Absolutely! I'm attaching the reduced testcase, as well as the patch.
The problematic thread shows up in the thread2 dump:
Checking profitability of path (backwards): bb:3 (4 insns) bb:9 (0
insns) bb:5
Control statement insns: 2
Overall: 2 insns
Registering FSM jump thread: (5, 9) incoming edge; (9, 3) (3, 8)
nocopy; (3, 8)
Well, so as Micha said, the threading destroys the outer loop by
making it have two entries - we actually _do_ recover from this
but it results in a non-empty latch of the outer loop and thus
the loop is no longer a perfect nest. The interchange pass has
special-sauce to recover from the loop store motion applied
but not to handle the kind of loop rotation the jump threading
caused.
Understood. The backedge into BB8 and the non-empty latch seem to cause
problems.
The forward threader guards against this by simply disallowing
threadings that involve different loops. As I see
The thread in question (5->9->3) is all within the same outer loop,
though. BTW, the backward threader also disallows threading across
different loops (see path_crosses_loops variable).
the threading done here should be 7->3 (outer loop entry) to bb 8
rather than one involving the backedge. Also note the condition
is invariant in the loop and in fact subsumed by the condition
outside of the loop and it should have been simplified by
VRP after pass_ch but I see there's a jump threading pass
inbetween pass_ch and the next VRP which is likely the
problem.
A 7->3->8 thread would cross loops though, because 7 is outside the
outer loop.
Why does jump threading not try to simplify a condition before
attempting to thread through it? After all ranger should be around?

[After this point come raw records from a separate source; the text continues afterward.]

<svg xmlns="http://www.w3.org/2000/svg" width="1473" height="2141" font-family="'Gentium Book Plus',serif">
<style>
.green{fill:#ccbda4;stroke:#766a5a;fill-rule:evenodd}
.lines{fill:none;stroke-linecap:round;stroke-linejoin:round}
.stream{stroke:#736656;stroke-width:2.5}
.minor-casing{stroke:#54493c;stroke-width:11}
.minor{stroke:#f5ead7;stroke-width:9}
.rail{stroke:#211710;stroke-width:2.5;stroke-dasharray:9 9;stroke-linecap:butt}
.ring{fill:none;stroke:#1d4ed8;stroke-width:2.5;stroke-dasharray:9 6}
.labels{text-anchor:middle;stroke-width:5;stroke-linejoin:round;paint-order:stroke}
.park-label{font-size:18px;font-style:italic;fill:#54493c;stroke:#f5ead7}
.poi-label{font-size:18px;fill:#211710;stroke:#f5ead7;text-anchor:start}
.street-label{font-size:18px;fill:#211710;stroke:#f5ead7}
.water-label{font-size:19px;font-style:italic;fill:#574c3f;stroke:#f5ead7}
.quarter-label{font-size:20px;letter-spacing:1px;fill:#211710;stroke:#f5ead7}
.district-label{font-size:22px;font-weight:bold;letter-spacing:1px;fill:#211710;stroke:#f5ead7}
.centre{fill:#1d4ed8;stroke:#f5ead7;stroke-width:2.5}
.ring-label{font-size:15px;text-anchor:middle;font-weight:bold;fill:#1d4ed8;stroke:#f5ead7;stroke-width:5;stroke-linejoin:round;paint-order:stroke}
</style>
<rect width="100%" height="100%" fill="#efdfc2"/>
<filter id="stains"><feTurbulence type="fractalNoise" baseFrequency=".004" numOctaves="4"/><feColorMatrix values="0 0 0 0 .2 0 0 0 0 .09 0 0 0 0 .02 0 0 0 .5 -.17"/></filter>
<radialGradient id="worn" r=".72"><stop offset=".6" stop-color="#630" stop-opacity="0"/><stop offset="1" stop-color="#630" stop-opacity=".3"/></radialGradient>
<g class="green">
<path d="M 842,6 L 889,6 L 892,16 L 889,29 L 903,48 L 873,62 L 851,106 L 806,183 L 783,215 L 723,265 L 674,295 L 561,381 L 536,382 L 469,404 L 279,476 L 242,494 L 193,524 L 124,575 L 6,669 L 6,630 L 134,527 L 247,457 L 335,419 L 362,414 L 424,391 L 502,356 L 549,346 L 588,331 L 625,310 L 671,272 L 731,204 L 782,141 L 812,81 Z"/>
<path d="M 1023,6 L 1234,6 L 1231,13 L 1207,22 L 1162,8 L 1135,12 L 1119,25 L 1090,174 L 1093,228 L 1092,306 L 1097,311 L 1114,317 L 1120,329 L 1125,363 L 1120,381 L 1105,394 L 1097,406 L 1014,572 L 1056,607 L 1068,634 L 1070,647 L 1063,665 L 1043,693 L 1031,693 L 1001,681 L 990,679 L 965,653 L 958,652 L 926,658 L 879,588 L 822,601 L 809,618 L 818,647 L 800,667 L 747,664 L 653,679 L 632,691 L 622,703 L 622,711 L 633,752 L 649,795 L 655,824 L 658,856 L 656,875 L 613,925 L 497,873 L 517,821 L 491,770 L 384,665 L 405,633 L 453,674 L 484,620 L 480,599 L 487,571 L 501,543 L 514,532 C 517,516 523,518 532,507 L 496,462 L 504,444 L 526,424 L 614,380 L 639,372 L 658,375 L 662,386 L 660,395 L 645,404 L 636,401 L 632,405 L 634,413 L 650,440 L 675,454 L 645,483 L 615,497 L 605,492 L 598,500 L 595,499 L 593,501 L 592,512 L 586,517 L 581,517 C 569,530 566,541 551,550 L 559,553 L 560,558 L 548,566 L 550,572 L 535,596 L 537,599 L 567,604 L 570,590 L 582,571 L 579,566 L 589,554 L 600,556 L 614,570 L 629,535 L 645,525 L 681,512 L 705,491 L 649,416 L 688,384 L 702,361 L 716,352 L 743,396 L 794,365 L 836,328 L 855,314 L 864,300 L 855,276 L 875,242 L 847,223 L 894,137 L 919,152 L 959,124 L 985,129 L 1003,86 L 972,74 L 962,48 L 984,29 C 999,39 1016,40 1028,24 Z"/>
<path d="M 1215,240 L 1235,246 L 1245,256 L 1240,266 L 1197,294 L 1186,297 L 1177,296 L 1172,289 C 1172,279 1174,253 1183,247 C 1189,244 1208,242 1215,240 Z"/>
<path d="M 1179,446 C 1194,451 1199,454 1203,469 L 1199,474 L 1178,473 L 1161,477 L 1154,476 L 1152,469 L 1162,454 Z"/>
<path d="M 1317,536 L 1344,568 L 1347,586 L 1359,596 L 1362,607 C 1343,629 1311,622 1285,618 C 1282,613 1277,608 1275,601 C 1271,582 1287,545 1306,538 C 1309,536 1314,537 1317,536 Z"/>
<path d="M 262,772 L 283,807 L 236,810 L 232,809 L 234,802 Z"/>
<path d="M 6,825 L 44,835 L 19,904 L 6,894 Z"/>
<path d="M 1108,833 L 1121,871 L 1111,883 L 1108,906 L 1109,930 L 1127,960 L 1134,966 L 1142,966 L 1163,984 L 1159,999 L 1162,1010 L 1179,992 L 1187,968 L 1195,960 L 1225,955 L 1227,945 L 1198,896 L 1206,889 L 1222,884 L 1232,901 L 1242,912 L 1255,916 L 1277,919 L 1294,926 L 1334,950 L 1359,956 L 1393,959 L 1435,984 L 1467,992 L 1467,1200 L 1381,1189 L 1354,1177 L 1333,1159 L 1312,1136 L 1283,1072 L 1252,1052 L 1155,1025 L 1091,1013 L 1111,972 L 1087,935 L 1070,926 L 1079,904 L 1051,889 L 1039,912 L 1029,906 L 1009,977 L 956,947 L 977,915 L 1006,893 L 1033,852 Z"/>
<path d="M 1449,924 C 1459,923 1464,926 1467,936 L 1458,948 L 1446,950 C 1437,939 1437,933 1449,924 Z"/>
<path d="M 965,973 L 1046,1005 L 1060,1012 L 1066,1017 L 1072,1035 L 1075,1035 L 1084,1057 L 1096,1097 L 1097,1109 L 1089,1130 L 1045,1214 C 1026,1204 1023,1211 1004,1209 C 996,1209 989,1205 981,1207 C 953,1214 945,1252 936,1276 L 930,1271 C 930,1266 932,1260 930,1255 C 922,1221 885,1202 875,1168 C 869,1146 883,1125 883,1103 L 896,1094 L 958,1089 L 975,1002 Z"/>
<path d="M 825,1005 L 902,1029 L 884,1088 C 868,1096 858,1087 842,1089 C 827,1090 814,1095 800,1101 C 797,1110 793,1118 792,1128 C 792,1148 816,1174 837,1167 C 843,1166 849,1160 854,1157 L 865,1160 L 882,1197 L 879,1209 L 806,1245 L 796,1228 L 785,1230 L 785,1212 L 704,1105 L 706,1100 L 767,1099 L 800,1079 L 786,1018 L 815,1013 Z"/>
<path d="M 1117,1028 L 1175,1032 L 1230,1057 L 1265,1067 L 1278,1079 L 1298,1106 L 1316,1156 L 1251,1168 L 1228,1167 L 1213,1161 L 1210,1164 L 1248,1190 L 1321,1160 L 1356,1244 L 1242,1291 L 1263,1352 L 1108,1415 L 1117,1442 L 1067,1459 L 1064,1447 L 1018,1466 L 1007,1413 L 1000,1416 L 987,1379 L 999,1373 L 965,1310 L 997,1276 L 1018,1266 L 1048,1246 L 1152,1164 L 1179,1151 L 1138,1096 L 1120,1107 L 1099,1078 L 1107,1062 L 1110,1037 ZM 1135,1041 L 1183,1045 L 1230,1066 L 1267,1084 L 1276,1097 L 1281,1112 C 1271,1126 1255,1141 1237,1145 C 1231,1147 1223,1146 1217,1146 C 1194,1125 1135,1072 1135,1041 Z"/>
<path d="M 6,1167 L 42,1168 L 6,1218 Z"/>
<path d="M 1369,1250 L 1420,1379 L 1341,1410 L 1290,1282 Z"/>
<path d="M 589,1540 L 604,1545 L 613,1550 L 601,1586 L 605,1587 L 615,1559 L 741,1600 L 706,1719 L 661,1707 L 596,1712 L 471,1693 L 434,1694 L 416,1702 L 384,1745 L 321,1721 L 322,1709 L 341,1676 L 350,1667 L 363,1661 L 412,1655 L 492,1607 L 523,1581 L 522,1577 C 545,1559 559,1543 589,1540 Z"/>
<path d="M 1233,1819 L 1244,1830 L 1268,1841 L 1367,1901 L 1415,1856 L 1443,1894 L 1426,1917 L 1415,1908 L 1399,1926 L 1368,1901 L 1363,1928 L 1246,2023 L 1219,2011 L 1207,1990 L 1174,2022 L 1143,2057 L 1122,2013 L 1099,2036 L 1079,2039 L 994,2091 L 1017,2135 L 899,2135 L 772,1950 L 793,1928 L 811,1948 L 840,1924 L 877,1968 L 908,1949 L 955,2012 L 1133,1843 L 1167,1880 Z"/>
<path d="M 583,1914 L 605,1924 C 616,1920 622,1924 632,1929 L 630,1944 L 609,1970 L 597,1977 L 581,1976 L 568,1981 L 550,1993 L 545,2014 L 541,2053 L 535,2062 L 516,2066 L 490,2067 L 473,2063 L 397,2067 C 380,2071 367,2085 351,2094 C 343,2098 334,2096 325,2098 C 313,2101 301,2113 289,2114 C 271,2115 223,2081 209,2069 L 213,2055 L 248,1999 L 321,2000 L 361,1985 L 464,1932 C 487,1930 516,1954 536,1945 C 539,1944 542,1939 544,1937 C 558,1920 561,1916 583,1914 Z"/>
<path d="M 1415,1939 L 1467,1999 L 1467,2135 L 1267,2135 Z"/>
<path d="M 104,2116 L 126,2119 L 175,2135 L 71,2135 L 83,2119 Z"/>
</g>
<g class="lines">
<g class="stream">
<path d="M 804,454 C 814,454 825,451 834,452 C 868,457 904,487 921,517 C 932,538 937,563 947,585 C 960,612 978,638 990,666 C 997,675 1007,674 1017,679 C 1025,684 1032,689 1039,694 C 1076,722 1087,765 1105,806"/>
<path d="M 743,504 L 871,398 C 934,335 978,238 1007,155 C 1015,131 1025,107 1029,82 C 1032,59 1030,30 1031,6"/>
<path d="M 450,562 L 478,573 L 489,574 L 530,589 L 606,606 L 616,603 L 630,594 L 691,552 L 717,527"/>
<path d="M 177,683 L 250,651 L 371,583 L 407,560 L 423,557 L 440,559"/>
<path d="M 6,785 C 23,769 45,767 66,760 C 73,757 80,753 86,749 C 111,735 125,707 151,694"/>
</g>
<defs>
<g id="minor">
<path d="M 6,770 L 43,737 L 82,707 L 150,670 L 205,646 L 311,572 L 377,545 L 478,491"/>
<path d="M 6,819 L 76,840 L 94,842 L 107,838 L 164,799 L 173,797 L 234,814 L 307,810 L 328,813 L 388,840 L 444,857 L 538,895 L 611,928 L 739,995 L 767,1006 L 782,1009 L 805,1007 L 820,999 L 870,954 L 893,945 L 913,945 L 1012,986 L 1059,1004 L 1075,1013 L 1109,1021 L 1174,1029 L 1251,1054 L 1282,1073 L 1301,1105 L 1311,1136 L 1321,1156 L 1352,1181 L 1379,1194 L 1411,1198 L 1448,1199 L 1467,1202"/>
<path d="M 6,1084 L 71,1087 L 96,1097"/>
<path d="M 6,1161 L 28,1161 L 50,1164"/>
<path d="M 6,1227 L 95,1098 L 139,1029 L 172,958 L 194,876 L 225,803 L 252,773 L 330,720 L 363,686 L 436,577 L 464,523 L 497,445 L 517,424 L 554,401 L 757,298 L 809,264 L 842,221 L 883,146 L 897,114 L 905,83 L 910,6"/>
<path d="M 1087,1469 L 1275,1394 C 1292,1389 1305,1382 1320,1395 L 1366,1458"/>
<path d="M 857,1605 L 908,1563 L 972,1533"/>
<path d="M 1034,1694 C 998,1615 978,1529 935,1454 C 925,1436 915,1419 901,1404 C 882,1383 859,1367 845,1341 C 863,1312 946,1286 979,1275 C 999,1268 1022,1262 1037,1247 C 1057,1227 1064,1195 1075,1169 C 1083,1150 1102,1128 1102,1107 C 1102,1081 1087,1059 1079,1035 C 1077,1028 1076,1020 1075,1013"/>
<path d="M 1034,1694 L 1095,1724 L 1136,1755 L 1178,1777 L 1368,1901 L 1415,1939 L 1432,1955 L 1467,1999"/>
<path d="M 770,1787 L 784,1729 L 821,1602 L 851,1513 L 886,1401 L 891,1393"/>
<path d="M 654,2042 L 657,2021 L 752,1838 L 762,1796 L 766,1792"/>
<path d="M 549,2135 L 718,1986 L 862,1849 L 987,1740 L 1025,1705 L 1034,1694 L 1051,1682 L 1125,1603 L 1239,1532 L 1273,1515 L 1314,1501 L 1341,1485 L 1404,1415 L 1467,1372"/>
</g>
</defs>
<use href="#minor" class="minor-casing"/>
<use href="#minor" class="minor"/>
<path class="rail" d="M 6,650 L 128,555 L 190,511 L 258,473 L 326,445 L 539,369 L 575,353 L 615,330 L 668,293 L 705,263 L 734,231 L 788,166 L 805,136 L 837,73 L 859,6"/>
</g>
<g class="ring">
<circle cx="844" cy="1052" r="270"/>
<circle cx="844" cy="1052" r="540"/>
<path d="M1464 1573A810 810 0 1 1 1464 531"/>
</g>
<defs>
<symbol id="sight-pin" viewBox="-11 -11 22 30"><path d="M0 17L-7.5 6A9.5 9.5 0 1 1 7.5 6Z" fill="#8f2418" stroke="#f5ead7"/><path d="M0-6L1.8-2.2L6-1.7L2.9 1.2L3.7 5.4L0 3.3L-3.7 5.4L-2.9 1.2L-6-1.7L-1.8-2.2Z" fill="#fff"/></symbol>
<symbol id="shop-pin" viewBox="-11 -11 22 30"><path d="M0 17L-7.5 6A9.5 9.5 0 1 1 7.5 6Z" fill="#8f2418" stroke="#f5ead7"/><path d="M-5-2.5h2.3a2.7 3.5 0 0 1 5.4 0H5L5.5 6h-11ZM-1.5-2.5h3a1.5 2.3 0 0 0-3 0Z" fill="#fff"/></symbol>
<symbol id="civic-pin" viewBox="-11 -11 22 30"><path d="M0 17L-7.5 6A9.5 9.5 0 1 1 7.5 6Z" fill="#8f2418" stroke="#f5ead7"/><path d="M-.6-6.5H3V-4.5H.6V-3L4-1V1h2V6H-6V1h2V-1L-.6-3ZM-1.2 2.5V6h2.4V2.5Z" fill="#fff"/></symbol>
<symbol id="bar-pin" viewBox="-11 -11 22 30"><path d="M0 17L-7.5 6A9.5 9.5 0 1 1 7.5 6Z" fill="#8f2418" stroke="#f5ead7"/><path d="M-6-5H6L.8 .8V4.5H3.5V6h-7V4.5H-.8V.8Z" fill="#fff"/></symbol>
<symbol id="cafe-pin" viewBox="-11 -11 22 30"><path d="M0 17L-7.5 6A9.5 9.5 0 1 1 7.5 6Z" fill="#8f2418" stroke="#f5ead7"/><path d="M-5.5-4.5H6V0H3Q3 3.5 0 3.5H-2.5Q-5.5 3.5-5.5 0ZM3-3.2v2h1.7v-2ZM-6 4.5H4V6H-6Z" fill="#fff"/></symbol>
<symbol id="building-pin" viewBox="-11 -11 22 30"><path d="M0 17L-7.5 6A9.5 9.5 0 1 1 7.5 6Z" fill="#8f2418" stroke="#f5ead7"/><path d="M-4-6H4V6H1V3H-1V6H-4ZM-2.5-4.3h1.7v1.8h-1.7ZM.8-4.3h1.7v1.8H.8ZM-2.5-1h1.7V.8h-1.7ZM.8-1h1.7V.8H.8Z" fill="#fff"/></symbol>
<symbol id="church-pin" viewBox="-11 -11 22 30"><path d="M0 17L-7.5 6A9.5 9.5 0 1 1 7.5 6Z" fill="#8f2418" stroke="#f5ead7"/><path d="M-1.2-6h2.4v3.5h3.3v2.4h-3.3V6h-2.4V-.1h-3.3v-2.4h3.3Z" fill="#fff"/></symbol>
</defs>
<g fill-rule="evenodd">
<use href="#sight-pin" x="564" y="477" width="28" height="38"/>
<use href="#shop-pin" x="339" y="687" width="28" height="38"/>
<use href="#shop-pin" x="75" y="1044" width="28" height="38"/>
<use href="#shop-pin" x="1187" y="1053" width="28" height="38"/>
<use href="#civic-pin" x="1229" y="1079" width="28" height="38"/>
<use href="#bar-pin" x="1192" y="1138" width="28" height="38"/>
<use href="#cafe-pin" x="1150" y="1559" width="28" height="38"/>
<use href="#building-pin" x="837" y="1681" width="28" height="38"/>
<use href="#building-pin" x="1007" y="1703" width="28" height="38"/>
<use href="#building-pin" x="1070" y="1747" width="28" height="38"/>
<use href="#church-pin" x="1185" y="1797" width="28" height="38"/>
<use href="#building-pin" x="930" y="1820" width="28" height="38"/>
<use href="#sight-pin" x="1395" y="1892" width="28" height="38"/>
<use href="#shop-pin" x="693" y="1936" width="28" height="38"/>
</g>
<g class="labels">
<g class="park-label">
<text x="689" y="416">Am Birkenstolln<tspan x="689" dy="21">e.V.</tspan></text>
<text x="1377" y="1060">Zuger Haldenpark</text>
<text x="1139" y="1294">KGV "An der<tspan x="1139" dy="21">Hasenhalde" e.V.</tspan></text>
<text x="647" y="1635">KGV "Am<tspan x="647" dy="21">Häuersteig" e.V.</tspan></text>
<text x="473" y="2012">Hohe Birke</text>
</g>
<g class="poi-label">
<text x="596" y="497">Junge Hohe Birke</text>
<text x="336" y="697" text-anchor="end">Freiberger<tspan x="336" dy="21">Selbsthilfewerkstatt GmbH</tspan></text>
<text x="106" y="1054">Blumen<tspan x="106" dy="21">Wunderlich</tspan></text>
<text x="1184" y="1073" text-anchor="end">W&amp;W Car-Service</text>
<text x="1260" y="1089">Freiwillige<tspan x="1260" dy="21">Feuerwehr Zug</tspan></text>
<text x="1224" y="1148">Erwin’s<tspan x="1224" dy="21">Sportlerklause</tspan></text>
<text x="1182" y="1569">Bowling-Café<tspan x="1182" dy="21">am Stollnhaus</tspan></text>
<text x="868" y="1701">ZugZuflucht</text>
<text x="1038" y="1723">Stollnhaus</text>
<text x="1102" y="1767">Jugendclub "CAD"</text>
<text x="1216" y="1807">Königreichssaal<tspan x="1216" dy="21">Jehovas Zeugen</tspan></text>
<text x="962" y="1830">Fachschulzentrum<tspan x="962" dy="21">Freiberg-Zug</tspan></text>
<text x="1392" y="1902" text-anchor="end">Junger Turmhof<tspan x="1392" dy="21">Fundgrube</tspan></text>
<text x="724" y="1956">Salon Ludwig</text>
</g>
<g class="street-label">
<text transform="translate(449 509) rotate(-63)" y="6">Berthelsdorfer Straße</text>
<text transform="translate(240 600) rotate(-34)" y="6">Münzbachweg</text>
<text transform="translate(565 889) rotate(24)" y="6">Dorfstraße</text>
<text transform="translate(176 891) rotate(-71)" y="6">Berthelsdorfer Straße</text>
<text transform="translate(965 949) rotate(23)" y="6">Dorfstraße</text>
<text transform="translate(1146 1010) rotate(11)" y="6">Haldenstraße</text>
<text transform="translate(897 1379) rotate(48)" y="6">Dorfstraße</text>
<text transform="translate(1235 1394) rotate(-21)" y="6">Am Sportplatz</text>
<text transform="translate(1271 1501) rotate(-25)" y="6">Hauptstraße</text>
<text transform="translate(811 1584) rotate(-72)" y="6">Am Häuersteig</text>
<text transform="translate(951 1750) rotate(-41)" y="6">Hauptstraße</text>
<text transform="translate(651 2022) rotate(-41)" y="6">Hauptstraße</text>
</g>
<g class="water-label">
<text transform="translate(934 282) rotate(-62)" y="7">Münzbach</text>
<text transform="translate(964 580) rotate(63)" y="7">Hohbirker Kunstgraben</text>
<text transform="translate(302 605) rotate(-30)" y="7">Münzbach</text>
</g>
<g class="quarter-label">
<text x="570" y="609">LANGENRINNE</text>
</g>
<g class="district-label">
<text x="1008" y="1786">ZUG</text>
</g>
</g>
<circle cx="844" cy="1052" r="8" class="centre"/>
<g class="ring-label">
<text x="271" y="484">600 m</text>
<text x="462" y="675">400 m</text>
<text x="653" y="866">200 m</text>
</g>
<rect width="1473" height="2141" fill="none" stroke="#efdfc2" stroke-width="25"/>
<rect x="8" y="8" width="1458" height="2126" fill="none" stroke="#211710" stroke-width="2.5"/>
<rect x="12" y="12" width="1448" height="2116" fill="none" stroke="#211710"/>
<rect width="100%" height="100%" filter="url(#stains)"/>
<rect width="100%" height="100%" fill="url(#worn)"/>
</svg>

That's a very good question ;-). The current code does not use the
ranger to solve unknowns. Anything further back than the first block in
a path will return varying. The plan was to add this ranger solving
functionality as a follow-up.
I have a whole slew of pending patches adding precisely this
functionality. We should be able to solve ranges outside the path with
ranger, as well as relationals occurring in a path.
However, even if there are alternate ways of threading this IL,
something like 5->9->3 could still happen. We need a way to disallow
this. I'm having a hard time determining the hammer for this. I would
vote for disabling threading through latches, but it seems the backward
threader is aware of this scenario and allows it anyhow (see
threaded_through_latch variable). Ughh.
Thanks for looking into this.
Aldy